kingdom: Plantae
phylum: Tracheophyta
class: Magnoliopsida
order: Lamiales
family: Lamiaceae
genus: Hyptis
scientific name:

■ What you should do
Swap "scientific name" for "binomial name" throughout the data and give it again with nothing else changed.

■ Task solution
kingdom: Plantae
phylum: Tracheophyta
class: Magnoliopsida
order: Lamiales
family: Lamiaceae
genus: Hyptis
binomial name:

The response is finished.